**Saved entries:**
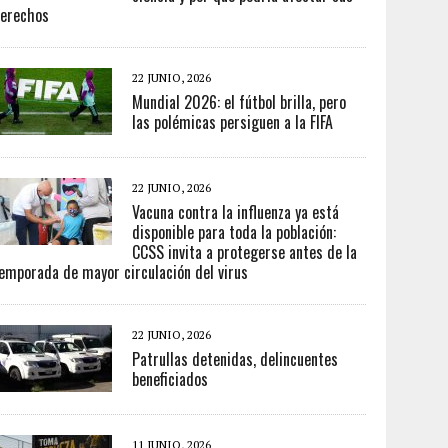
erechos
22 JUNIO, 2026
Mundial 2026: el fútbol brilla, pero
las polémicas persiguen a la FIFA
22 JUNIO, 2026
Vacuna contra la influenza ya está
disponible para toda la población:
CCSS invita a protegerse antes de la
emporada de mayor circulación del virus
22 JUNIO, 2026
Patrullas detenidas, delincuentes
beneficiados
11 JUNIO, 2026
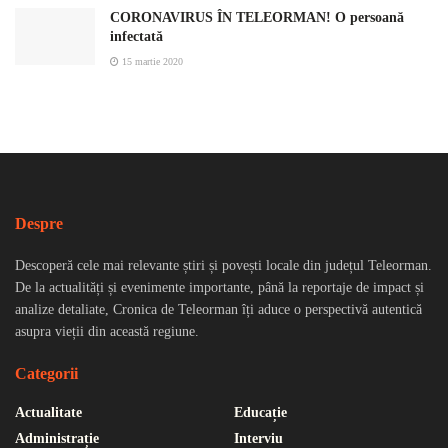
CORONAVIRUS ÎN TELEORMAN! O persoană
infectată
15 martie 2020
Despre
Descoperă cele mai relevante știri și povești locale din județul Teleorman.
De la actualități și evenimente importante, până la reportaje de impact și
analize detaliate, Cronica de Teleorman îți aduce o perspectivă autentică
asupra vieții din această regiune.
Categorii
Actualitate
Educație
Administrație
Interviu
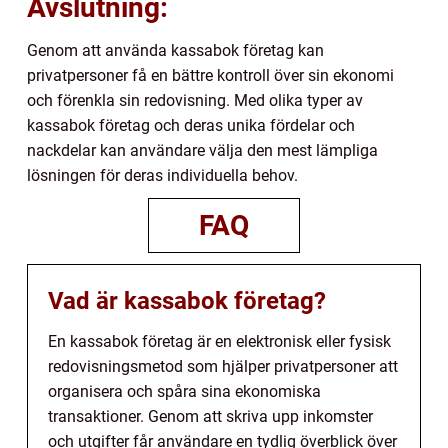
Avslutning:
Genom att använda kassabok företag kan
privatpersoner få en bättre kontroll över sin ekonomi
och förenkla sin redovisning. Med olika typer av
kassabok företag och deras unika fördelar och
nackdelar kan användare välja den mest lämpliga
lösningen för deras individuella behov.
FAQ
Vad är kassabok företag?
En kassabok företag är en elektronisk eller fysisk
redovisningsmetod som hjälper privatpersoner att
organisera och spåra sina ekonomiska
transaktioner. Genom att skriva upp inkomster
och utgifter får användare en tydlig överblick över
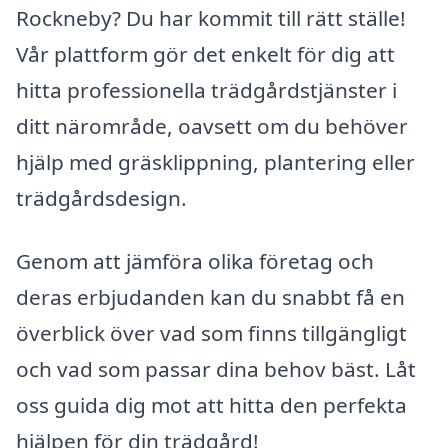
Rockneby? Du har kommit till rätt ställe!
Vår plattform gör det enkelt för dig att
hitta professionella trädgårdstjänster i
ditt närområde, oavsett om du behöver
hjälp med gräsklippning, plantering eller
trädgårdsdesign.
Genom att jämföra olika företag och
deras erbjudanden kan du snabbt få en
överblick över vad som finns tillgängligt
och vad som passar dina behov bäst. Låt
oss guida dig mot att hitta den perfekta
hjälpen för din trädgård!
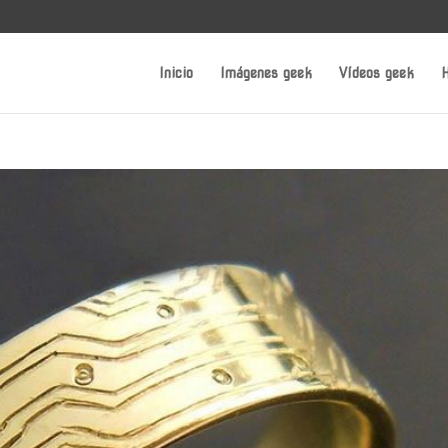
Inicio
Imágenes geek
Vídeos geek
H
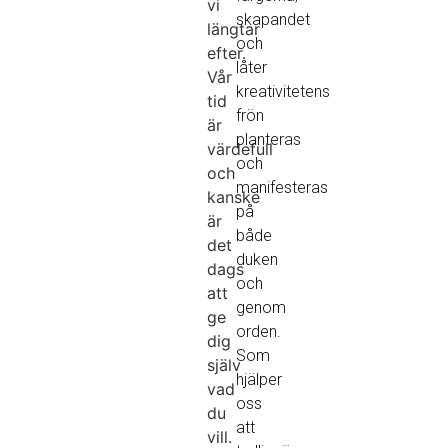
vi
skapandet
längtar
och
efter.
låter
Vår
kreativitetens
tid
frön
är
planteras
värdefull
och
och
manifesteras
kanske
på
är
både
det
duken
dags
och
att
genom
ge
orden.
dig
Som
själv
hjälper
vad
oss
du
att
vill.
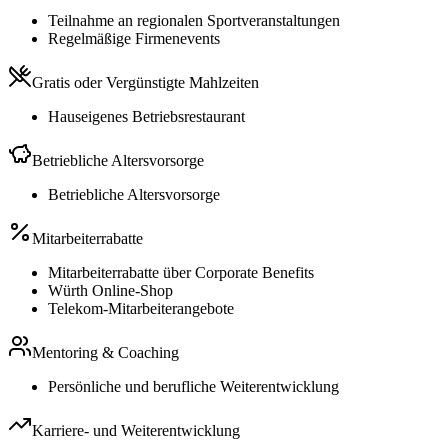
Teilnahme an regionalen Sportveranstaltungen
Regelmäßige Firmenevents
Gratis oder Vergünstigte Mahlzeiten
Hauseigenes Betriebsrestaurant
Betriebliche Altersvorsorge
Betriebliche Altersvorsorge
Mitarbeiterrabatte
Mitarbeiterrabatte über Corporate Benefits
Würth Online-Shop
Telekom-Mitarbeiterangebote
Mentoring & Coaching
Persönliche und berufliche Weiterentwicklung
Karriere- und Weiterentwicklung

**What you need to do:** Please determine how many lines of the records above include the word "företag", replying with a number alone.

**Response:** 5